The use of custom drivers between every endpoint meant that even a small number of devices and applications quickly involved the use of many drivers. The same HMI running on multiple computers, all communicating with the same device, required multiple installations and configurations of the same driver on each computer. If the HMIs communicated with additional devices, each HMI required its own set of custom drivers for each of the devices. This created a version maintenance nightmare.
Using OPC greatly simplifies integration because once an OPC Connector for a particular Data Source is configured, all OPC-enabled applications can start sharing data with that Data Source with no concern for additional custom drivers.

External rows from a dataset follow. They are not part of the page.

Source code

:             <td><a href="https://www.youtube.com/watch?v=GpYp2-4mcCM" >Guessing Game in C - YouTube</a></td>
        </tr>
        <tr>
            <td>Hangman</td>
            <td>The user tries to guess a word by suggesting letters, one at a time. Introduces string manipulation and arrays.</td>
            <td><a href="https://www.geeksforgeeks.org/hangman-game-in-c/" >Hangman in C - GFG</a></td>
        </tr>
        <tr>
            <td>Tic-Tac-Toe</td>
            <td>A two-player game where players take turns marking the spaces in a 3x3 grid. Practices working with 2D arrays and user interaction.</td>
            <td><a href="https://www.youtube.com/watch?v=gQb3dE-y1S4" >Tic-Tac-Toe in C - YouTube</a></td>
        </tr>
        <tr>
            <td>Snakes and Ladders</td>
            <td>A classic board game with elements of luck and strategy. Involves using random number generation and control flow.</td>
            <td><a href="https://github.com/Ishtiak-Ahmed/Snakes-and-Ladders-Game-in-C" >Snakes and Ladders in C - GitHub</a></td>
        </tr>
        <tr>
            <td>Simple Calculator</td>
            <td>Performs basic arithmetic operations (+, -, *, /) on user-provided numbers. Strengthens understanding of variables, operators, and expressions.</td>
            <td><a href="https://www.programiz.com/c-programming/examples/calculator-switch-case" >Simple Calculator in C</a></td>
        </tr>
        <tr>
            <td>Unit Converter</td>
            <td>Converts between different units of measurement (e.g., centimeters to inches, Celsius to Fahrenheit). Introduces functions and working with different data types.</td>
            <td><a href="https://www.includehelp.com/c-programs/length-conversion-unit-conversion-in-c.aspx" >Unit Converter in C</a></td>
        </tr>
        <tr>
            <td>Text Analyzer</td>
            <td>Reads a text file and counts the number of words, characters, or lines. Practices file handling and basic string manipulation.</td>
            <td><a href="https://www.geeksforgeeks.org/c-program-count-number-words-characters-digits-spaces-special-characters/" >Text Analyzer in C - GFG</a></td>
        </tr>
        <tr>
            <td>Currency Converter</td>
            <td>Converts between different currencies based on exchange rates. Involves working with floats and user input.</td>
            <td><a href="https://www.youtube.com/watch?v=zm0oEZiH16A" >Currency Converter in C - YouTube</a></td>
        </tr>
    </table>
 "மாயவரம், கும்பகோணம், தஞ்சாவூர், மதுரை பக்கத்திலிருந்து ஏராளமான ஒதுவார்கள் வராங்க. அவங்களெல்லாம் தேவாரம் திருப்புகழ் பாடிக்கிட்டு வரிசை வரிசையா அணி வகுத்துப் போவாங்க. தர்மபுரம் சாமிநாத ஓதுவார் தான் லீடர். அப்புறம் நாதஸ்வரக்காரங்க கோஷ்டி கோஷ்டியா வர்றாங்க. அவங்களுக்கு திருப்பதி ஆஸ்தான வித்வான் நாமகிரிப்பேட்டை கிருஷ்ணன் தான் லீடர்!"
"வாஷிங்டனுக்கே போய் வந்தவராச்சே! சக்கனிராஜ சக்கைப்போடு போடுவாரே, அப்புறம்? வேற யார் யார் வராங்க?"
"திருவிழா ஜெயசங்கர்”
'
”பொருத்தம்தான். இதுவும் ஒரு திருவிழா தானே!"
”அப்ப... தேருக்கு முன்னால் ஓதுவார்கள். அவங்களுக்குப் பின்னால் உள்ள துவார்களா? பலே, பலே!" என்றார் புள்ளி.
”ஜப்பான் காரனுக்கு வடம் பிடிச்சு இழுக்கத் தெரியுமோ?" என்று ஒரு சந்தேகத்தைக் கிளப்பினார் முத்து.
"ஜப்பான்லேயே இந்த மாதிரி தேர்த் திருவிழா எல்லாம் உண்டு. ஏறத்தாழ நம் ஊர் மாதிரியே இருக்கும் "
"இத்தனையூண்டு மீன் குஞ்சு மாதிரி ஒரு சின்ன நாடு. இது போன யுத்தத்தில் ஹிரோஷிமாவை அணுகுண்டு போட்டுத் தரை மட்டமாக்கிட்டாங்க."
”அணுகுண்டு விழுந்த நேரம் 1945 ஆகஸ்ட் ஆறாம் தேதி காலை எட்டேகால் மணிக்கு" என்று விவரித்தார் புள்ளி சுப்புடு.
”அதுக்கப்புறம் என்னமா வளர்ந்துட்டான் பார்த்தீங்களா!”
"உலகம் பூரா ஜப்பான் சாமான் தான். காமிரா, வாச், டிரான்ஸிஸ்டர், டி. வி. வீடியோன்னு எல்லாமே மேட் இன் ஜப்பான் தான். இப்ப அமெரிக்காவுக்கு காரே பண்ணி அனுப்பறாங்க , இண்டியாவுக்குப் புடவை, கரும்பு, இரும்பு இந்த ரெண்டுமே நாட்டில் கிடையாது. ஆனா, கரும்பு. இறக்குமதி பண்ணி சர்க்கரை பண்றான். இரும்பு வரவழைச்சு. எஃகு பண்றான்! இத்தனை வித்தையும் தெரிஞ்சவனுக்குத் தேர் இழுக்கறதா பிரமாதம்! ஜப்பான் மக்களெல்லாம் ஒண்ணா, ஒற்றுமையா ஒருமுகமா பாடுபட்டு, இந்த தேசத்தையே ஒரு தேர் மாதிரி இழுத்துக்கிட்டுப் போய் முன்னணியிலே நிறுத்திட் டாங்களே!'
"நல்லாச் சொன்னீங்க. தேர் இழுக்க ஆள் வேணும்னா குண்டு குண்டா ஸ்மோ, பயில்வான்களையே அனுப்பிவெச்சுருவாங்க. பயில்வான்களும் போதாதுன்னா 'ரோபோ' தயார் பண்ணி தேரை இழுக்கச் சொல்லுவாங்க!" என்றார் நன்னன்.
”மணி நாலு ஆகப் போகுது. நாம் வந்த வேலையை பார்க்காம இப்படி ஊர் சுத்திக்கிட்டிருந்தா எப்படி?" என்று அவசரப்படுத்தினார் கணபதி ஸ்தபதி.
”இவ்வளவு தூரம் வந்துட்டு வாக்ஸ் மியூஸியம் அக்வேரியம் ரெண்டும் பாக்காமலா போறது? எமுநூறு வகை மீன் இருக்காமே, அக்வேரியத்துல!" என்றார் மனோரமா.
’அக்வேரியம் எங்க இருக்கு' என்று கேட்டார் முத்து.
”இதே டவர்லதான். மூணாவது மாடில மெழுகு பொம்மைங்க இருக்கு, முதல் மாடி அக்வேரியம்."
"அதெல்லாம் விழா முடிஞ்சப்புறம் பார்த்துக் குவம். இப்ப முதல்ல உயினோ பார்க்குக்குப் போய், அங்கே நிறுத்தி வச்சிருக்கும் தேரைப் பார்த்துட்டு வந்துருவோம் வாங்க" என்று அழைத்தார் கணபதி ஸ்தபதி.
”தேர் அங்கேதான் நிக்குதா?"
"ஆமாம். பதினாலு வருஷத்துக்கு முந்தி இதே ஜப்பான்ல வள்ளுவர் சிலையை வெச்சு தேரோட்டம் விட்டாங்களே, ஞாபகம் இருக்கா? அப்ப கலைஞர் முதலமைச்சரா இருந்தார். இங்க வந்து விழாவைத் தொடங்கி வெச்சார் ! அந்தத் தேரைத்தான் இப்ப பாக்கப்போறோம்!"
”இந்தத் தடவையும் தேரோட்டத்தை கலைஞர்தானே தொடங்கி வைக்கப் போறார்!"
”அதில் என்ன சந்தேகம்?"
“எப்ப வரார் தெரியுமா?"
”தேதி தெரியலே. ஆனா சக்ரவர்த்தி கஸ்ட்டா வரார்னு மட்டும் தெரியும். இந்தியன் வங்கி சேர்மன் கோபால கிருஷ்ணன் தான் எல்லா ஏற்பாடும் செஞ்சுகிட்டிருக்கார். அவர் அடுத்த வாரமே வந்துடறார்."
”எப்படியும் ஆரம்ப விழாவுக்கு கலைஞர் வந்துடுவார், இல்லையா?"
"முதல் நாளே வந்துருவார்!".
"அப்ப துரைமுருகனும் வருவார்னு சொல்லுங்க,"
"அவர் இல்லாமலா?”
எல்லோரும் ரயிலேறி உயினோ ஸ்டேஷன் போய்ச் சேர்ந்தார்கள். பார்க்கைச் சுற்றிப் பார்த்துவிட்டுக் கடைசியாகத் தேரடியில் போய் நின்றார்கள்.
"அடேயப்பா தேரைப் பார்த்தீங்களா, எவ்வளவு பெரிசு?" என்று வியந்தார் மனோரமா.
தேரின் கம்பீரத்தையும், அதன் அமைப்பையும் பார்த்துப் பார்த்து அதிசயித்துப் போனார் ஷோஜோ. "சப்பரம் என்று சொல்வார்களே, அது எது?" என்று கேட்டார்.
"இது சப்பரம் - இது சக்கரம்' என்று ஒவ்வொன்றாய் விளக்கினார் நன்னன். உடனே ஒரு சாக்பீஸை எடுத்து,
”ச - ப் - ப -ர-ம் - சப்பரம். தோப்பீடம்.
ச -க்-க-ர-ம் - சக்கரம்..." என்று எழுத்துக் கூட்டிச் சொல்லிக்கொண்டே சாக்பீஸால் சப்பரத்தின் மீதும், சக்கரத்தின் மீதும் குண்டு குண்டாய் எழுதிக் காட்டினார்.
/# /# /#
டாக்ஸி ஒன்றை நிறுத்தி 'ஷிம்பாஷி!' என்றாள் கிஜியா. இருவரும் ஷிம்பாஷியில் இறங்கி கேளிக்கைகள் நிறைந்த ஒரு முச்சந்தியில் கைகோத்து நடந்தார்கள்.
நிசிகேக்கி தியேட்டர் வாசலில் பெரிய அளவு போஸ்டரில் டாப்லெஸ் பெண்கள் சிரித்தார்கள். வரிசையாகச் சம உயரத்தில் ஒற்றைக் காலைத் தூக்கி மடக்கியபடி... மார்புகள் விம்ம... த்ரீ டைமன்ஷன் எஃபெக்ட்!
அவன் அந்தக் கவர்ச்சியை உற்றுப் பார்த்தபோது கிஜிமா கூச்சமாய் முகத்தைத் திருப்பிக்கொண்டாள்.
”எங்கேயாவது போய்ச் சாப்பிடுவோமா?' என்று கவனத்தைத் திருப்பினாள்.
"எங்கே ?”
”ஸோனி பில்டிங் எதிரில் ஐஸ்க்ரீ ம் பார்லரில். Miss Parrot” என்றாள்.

Each driver establishes its own connection to the device or controller that it is designed to communicate with. Given the large number of custom drivers being used in a typical installation, the controller was often bombarded by many requests for the same information from every application that it needed to communicate with. In addition, many devices could only accept a limited number of simultaneous connections. If the number of drivers trying to connect to a device exceeded the number of connections it had, further workarounds were needed.
Traffic, and hence device loading, is greatly reduced by using OPC Connectors because a single Device-specific OPC connector requires only a single connection to the Data Source while simultaneously communicating with many applications.
As vendors release new products they eventually stop supporting older ones. When a new version of an HMI comes out, it may require its own set of device drivers that sometimes may no longer support communications with a device the previous version of the HMI supported.
OPC extends the useful life of legacy systems because once an OPC connector for a legacy system is configured, it allows any OPC-enabled application (most are) to communicate with the legacy system regardless of whether the application natively supports communication with the legacy system or not. Thus, OPC allows the newest applications to continue communicating with the oldest systems.
As the need for automation data grows throughout the enterprise, data-connectivity problems are compounded because applications from the corporate side were not designed to communicate with devices and controllers. This can potentially add extra load to the automation infrastructure and raise various automation security concerns.
OPC makes true enterprise-wide automation data sharing possible by allowing approved applications to share data with automation Data Sources without the need for installing custom drivers—all that’s required is an OPC connector.